In der Fachwelt ist lange bekannt, dass ein überwiegend nach innen, gegen sich selbst, gerichteter Umgang mit störenden Gefühlen zu psychosomatischen Reaktionen führen kann: zu chronischer Übelkeit, Verdauungsproblemen (bis hin zum Darmbluten), Verspannungen (mit Bandscheibenvorfällen als Folge) oder Engegefühl in der Brust beim Atmen (Hintergrund z.B. für Herzneurose). Auch Frau W. berichtete auf meine Nachfrage von häufig auftretender Übelkeit und ziemlich starken Verspannungen im Bereich von Schulter und Nacken, die sie so von sich überhaupt nicht kenne.
Was kann Frau W. nach diesen Erkenntnissen tun? Welche Entwicklungsaufgabe ist zu leisten?
In Kommunikationstrainings werden „Ich-Botschaften“ oder die vier Schritte der „Gewaltfreien Kommunikation“ als Königswege vermittelt, um im Arbeitskontext eigene negative Gefühle auszudrücken. Jedoch, eine nachhaltige Veränderung ist nach meiner Erfahrung und Überzeugung als tiefenpsychologisch ausgerichteter Business Coach eher dann möglich, wenn sie mit der Lösung des Grundkonflikts einhergeht. Im Fall von Frau W. bedeutet dies zu lernen, die Mutter zu enttäuschen. Anders gesagt, es geht darum, die Enttäuschung, Traurigkeit und Einsamkeit der Mutter auszuhalten. Solange sie eine Abgrenzung, ein ‚Nein‘ zurückhält, um die Mutter nicht zu enttäuschen, wird sich der Konflikt weiterhin in ihrem Inneren abspielen und sich verstärkt gegen sie selbst richten. Ihre Fähigkeit zur Auseinandersetzung mit ihren Mitarbeitern wird weiter blockiert sein.

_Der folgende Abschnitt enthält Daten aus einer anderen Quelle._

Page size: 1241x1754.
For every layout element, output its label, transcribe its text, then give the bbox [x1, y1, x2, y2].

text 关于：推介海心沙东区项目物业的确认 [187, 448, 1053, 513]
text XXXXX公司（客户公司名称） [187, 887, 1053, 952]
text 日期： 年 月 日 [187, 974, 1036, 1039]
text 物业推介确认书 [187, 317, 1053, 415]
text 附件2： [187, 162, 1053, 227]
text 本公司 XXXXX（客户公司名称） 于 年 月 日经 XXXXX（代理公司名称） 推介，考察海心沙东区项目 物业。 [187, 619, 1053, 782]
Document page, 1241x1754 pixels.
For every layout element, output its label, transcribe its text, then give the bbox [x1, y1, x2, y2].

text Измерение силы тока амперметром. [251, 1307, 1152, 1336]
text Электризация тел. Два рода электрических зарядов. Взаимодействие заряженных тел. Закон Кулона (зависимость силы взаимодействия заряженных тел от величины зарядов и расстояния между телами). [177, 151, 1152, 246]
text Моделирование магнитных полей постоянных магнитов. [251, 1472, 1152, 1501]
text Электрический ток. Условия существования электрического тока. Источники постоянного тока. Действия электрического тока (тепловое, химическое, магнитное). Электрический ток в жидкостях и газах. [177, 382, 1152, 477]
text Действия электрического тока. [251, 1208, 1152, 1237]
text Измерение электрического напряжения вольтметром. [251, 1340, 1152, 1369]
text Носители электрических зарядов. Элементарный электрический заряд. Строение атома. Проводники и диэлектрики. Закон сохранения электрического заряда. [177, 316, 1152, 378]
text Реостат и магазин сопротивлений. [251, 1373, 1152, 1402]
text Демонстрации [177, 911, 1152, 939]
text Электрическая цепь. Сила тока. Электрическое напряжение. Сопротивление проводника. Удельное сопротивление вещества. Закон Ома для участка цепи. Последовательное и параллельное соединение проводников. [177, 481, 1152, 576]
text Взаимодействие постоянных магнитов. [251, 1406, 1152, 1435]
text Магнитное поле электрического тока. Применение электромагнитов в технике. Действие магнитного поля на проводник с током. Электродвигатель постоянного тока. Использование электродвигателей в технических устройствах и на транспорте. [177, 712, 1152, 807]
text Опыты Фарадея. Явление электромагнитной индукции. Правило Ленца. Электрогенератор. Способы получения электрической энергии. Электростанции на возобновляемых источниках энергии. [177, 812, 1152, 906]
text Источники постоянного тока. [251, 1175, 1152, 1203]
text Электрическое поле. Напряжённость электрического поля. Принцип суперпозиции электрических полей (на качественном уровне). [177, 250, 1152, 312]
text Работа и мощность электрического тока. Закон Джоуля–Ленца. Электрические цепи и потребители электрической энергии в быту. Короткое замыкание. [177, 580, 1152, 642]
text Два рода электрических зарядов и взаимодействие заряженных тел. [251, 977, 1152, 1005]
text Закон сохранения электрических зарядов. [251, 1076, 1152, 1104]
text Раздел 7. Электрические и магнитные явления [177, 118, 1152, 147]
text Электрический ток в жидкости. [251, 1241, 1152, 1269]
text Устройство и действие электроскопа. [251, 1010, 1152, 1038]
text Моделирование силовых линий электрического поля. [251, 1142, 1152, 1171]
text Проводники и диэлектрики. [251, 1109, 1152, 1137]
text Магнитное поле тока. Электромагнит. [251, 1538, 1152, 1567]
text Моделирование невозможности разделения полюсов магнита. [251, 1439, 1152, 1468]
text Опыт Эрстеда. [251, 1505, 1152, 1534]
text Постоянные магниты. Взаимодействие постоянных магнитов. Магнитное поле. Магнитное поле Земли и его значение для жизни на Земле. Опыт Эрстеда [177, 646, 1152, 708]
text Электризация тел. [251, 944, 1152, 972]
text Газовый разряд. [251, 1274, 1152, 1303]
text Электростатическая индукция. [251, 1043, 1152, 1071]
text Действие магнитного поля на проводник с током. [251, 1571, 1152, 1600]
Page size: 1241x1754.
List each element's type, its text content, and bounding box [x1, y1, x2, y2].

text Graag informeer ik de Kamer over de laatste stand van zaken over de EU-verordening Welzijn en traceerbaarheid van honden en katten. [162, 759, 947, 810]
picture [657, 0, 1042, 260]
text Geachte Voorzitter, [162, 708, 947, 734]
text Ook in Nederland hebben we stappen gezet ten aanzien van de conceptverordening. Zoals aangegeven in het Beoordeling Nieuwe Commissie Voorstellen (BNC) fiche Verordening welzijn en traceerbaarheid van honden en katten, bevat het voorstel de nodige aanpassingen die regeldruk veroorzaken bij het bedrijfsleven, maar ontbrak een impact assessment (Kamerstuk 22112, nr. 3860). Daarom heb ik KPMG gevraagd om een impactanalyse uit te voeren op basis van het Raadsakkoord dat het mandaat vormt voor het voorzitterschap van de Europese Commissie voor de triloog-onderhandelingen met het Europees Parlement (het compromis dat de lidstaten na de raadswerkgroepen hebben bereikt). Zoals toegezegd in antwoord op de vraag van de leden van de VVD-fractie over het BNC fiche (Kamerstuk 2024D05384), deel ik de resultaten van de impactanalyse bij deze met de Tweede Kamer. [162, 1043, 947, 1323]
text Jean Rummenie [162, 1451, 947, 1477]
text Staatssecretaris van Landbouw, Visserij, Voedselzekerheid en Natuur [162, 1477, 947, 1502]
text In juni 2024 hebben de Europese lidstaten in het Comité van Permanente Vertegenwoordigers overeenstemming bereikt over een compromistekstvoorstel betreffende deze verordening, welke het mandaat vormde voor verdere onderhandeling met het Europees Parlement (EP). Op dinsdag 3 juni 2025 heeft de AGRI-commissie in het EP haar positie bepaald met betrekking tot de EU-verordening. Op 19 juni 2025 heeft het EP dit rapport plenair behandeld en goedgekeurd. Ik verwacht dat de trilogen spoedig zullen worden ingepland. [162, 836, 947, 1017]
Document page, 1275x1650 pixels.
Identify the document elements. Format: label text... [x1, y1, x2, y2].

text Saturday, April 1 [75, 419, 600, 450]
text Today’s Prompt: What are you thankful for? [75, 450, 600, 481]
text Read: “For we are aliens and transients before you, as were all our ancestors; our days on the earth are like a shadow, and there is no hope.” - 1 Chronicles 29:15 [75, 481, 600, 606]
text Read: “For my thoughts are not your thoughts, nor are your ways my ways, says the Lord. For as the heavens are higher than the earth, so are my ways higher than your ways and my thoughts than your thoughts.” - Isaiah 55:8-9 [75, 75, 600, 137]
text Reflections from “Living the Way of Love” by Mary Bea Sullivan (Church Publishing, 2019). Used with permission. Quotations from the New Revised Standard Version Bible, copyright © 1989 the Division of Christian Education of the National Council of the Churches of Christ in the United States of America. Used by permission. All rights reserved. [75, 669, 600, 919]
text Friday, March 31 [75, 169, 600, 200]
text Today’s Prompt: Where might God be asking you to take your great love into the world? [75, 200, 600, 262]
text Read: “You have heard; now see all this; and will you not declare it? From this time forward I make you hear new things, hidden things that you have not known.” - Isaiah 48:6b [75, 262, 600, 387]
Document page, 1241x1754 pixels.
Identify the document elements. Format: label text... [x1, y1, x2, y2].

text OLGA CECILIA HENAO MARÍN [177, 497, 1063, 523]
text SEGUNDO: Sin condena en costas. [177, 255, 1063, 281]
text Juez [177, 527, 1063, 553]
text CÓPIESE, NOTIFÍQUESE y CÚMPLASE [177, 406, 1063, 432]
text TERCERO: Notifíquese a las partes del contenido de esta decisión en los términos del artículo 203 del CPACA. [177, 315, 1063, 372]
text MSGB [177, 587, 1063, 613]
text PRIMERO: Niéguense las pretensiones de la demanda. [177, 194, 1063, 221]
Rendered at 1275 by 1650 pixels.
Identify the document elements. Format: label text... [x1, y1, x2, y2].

Sagen kann die Klientin zu ihrer Mutter: „Ich verstehe deine Enttäuschung und deine Traurigkeit“. Zugleich bedarf es der Haltung, sich für deren Gefühle und Leben nicht mehr verantwortlich zu fühlen. Wenn sie das schafft, wird ihr eine Übertragung auf die Auseinandersetzung mit den Mitarbeitern leicht fallen. Die Haltung und Formulierung hier könnte sein: „Ich verstehe, dass Sie enttäuscht sind. Ich kann Ihnen nachfühlen, welche Schwierigkeiten Sie mit den Veränderungen haben. (Mitgedacht: Verantwortlich bin ich dafür nicht.) Aber die Bedingungen, unter denen das Unternehmen jetzt agieren und bestehen muss, erfordern Veränderungen unserer Arbeitsweise.“
Bewältigt Frau W. diese Entwicklungsaufgabe, wird sie auch ausstehende größere Führungsaufgaben übernehmen können – ohne dass dies auf Kosten von Gesundheit, Wohlbefinden und Lebensglück geht.